Print every row below line by line, word for word, with no changes.

* Begin Supplied data *

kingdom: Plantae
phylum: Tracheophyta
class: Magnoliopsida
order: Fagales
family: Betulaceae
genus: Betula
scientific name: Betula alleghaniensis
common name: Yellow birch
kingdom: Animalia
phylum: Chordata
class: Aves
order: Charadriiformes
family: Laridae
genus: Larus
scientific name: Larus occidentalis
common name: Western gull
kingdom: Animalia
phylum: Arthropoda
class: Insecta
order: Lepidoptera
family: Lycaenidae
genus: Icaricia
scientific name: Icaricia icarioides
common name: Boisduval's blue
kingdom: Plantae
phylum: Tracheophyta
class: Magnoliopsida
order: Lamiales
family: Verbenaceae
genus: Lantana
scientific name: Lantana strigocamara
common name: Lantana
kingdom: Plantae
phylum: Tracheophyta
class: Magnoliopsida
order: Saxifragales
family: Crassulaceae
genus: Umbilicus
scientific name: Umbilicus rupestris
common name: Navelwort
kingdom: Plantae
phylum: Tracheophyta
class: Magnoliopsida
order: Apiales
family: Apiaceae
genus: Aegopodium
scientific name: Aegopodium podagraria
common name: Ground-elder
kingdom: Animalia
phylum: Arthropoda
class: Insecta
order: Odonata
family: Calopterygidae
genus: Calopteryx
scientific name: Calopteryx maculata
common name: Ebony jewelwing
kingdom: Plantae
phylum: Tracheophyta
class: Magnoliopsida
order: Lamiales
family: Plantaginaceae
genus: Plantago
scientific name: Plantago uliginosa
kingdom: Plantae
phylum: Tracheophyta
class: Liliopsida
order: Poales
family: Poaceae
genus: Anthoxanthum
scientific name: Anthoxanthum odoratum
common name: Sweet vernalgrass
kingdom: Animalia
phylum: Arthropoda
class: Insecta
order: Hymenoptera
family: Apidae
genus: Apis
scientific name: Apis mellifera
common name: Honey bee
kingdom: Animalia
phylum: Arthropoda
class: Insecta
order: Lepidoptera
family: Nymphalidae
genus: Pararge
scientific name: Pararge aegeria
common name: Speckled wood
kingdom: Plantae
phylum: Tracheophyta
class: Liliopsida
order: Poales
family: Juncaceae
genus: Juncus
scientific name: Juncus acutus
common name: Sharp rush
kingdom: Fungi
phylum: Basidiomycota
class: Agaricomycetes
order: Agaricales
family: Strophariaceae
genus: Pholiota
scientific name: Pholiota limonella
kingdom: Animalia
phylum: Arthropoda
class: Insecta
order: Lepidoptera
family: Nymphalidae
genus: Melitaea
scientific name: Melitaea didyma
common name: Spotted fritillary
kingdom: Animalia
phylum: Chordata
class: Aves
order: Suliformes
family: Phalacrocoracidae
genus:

* End Supplied data *

Solution for this problem —
kingdom: Plantae
phylum: Tracheophyta
class: Magnoliopsida
order: Fagales
family: Betulaceae
genus: Betula
scientific name: Betula alleghaniensis
common name: Yellow birch
kingdom: Animalia
phylum: Chordata
class: Aves
order: Charadriiformes
family: Laridae
genus: Larus
scientific name: Larus occidentalis
common name: Western gull
kingdom: Animalia
phylum: Arthropoda
class: Insecta
order: Lepidoptera
family: Lycaenidae
genus: Icaricia
scientific name: Icaricia icarioides
common name: Boisduval's blue
kingdom: Plantae
phylum: Tracheophyta
class: Magnoliopsida
order: Lamiales
family: Verbenaceae
genus: Lantana
scientific name: Lantana strigocamara
common name: Lantana
kingdom: Plantae
phylum: Tracheophyta
class: Magnoliopsida
order: Saxifragales
family: Crassulaceae
genus: Umbilicus
scientific name: Umbilicus rupestris
common name: Navelwort
kingdom: Plantae
phylum: Tracheophyta
class: Magnoliopsida
order: Apiales
family: Apiaceae
genus: Aegopodium
scientific name: Aegopodium podagraria
common name: Ground-elder
kingdom: Animalia
phylum: Arthropoda
class: Insecta
order: Odonata
family: Calopterygidae
genus: Calopteryx
scientific name: Calopteryx maculata
common name: Ebony jewelwing
kingdom: Plantae
phylum: Tracheophyta
class: Magnoliopsida
order: Lamiales
family: Plantaginaceae
genus: Plantago
scientific name: Plantago uliginosa
kingdom: Plantae
phylum: Tracheophyta
class: Liliopsida
order: Poales
family: Poaceae
genus: Anthoxanthum
scientific name: Anthoxanthum odoratum
common name: Sweet vernalgrass
kingdom: Animalia
phylum: Arthropoda
class: Insecta
order: Hymenoptera
family: Apidae
genus: Apis
scientific name: Apis mellifera
common name: Honey bee
kingdom: Animalia
phylum: Arthropoda
class: Insecta
order: Lepidoptera
family: Nymphalidae
genus: Pararge
scientific name: Pararge aegeria
common name: Speckled wood
kingdom: Plantae
phylum: Tracheophyta
class: Liliopsida
order: Poales
family: Juncaceae
genus: Juncus
scientific name: Juncus acutus
common name: Sharp rush
kingdom: Fungi
phylum: Basidiomycota
class: Agaricomycetes
order: Agaricales
family: Strophariaceae
genus: Pholiota
scientific name: Pholiota limonella
kingdom: Animalia
phylum: Arthropoda
class: Insecta
order: Lepidoptera
family: Nymphalidae
genus: Melitaea
scientific name: Melitaea didyma
common name: Spotted fritillary
kingdom: Animalia
phylum: Chordata
class: Aves
order: Suliformes
family: Phalacrocoracidae
genus:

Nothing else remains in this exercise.